Stability of rhythmic visuo-motor tracking does not depend on relative velocity.
de Rugy A(1), Oullier O, Temprado JJ.
(1)Perception and Motor Systems Laboratory, School of Human Movement Studies,
Room 424, Building 26, University of Queensland, St Lucia, QLD, 4072, Australia.
It is well established that the in-phase pattern of bimanual coordination (i.e. a
relative phase of 0 degrees ) is more stable than the antiphase pattern (i.e., a
relative phase of 180 degrees ), and that a spontaneous transition from antiphase
to in-phase typically occurs as the movement frequency is gradually increased. On
the basis of results from relative phase perception experiments, Bingham
(Proceedings of the 23rd annual conference of the cognitive science society.

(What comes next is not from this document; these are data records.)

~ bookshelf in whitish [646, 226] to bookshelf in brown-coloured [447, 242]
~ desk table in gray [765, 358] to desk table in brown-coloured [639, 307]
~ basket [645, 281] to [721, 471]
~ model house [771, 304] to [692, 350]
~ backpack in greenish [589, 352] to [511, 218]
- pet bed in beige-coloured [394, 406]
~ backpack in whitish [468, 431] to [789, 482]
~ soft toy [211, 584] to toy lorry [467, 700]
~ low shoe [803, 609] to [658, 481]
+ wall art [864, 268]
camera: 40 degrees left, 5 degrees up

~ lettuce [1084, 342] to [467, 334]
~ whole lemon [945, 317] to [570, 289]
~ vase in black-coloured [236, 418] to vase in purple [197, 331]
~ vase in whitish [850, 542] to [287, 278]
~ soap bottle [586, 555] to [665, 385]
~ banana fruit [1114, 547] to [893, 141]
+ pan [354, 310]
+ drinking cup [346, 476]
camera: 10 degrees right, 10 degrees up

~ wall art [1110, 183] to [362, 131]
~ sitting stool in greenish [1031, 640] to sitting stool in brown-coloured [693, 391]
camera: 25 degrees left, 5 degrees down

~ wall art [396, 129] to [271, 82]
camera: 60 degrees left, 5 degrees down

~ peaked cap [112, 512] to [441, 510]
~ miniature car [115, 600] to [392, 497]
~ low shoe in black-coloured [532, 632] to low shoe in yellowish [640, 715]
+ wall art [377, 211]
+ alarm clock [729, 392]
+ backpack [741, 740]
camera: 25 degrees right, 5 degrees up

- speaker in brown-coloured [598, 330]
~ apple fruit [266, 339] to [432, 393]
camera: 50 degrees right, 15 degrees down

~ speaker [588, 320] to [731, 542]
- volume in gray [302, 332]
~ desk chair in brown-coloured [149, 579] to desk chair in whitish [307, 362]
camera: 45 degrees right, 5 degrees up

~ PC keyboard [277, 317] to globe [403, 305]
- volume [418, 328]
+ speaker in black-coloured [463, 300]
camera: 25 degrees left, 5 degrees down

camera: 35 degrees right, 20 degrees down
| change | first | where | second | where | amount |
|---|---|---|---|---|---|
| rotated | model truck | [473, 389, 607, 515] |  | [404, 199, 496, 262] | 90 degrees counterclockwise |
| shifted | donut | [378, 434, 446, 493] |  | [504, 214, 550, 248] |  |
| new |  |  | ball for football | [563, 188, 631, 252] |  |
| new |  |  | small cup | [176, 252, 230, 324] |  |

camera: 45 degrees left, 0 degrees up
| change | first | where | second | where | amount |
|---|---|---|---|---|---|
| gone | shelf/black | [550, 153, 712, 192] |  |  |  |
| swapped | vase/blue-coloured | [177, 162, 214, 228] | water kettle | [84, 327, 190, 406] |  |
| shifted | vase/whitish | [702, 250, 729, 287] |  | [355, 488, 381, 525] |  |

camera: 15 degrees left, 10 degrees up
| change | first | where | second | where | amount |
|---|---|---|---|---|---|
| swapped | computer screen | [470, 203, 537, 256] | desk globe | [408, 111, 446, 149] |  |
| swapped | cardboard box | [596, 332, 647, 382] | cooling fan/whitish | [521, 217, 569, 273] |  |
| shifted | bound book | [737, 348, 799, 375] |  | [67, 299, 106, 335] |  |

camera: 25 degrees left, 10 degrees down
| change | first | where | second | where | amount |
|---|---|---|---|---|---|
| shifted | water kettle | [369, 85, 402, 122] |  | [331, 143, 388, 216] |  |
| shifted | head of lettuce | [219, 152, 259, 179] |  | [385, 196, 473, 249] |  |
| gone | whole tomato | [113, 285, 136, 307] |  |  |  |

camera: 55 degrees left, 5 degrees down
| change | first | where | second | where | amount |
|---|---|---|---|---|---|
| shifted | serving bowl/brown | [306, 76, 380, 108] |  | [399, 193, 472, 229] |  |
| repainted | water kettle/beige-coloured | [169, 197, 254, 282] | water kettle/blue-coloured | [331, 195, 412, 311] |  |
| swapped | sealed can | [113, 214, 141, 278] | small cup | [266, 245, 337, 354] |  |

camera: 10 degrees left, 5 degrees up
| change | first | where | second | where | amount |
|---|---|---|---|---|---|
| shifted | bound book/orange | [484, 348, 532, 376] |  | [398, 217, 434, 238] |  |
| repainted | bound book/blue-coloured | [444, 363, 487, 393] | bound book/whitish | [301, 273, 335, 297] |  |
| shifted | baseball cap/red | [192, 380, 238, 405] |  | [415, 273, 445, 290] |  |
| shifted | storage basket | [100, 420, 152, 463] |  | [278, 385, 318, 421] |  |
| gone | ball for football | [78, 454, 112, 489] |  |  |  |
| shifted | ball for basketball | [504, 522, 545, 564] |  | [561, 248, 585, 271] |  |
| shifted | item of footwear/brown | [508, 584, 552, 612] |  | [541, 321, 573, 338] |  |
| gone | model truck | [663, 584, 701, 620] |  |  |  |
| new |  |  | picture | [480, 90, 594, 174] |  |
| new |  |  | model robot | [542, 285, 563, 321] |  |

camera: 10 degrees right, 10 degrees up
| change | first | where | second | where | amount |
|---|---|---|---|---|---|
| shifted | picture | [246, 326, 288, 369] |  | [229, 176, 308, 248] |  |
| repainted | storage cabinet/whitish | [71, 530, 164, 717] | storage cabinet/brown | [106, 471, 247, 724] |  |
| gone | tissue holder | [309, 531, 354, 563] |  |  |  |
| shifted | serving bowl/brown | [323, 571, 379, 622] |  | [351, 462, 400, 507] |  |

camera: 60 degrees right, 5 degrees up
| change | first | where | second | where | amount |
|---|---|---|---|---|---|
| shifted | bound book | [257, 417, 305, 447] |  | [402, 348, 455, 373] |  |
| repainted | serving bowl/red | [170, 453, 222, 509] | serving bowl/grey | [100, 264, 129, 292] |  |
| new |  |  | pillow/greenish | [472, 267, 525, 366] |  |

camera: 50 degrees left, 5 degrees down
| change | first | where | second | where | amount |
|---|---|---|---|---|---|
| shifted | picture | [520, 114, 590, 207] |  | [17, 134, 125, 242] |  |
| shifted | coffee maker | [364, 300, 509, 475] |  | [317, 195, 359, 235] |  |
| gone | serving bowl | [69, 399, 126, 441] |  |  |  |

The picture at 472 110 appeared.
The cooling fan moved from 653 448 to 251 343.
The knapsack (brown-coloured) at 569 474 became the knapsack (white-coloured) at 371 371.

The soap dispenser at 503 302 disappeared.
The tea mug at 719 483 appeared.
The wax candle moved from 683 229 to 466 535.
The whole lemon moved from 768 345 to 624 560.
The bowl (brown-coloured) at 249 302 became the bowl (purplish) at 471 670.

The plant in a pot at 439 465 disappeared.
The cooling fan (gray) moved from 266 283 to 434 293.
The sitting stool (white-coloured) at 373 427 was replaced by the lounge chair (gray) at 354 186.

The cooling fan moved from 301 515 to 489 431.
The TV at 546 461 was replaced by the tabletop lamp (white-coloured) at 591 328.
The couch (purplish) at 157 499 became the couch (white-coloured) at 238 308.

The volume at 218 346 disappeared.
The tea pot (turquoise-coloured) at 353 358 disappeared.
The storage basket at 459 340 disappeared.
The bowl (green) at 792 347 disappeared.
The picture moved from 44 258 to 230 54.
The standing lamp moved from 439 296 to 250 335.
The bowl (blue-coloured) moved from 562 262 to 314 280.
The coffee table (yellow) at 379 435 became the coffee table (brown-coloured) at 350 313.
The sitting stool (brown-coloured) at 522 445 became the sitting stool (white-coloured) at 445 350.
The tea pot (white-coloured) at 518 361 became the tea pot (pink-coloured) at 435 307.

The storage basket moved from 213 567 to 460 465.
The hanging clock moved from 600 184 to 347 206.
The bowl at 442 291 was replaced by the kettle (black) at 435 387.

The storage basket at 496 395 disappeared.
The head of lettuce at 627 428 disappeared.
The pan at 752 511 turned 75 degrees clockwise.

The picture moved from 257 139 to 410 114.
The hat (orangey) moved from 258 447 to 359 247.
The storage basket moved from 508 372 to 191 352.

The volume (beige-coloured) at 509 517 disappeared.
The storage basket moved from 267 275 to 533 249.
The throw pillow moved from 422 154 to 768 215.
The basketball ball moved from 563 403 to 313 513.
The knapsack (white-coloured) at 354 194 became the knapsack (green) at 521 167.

Laurence Erlbaum Associates, Mahwah, pp 75-79, 2001; Ecol Psychol 16:45-53, 2004;
Advances in psychology 135: time-to-contact. Elsevier, Amsterdam, pp 421-442,
2004) proposed a dynamical model that consists of two phase driven oscillators
coupled via the perceived relative phase, the resolution of which is determined
by relative velocity. In the present study, we specifically test behavioral
predictions from this last assumption during a unimanual visuo-motor tracking
task. Different conditions of amplitudes and frequencies were designed to
manipulate selectively relative phase and relative velocity. While the known
effect of phase and frequency were observed, relative phase variability was not
affected by the different conditions of relative velocity. As such, Bingham’s
model assumption that instability in relative phase coordination is brought about
by relative velocity that affects the resolution of the perceived relative phase
has been invalidated for the case of rhythmic unimanual visuo-motor tracking.
Although this does not rule out the view that relative phase production is
constrained by relative phase perception, the mechanism that would be responsible
for this phenomenon still has to be established.